> [Assigned task] Copy out precisely the line that holds "Trail des Hauts Forts" and all the lines following it in the data, up to and including the last one, and no others.

[[ Listed records open ]]

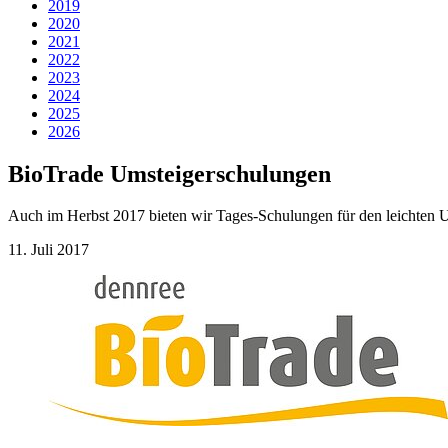
2019
2020
2021
2022
2023
2024
2025
2026
BioTrade Umsteigerschulungen
Auch im Herbst 2017 bieten wir Tages-Schulungen für den leichten
11. Juli 2017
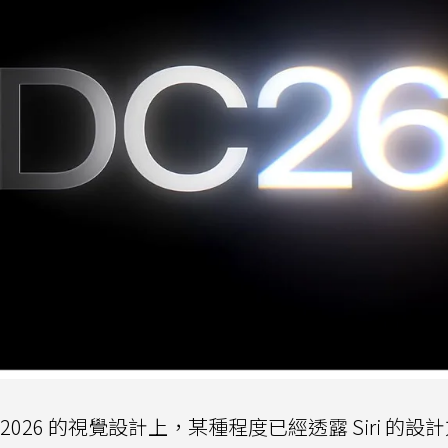
C 2026 的視覺設計上，某種程度已經透露 Siri 的設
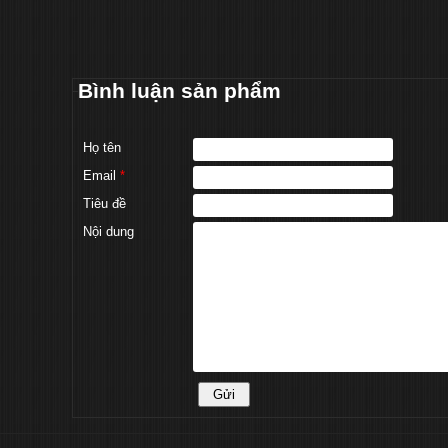
Bình luận sản phẩm
Họ tên
Email
*
Tiêu đề
Nội dung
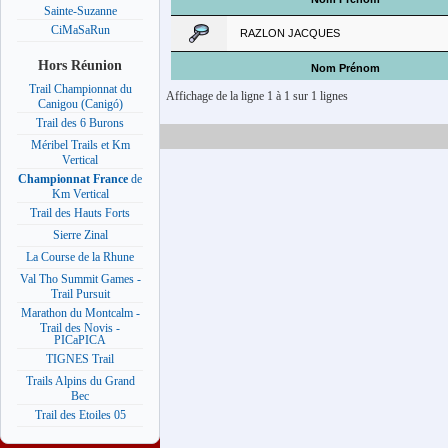
Sainte-Suzanne
CiMaSaRun
RAZLON JACQUES
Hors Réunion
Nom Prénom
Trail Championnat du
Affichage de la ligne 1 à 1 sur 1 lignes
Canigou (Canigó)
Trail des 6 Burons
Méribel Trails et Km
Vertical
Championnat France
de
Km Vertical
Trail des Hauts Forts
Sierre Zinal
La Course de la Rhune
Val Tho Summit Games -
Trail Pursuit
Marathon du Montcalm -
Trail des Novis -
PICaPICA
TIGNES Trail
Trails Alpins du Grand
Bec
Trail des Etoiles 05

[[ Listed records closed ]]

> [Response area]
Trail des Hauts Forts
Sierre Zinal
La Course de la Rhune
Val Tho Summit Games -
Trail Pursuit
Marathon du Montcalm -
Trail des Novis -
PICaPICA
TIGNES Trail
Trails Alpins du Grand
Bec
Trail des Etoiles 05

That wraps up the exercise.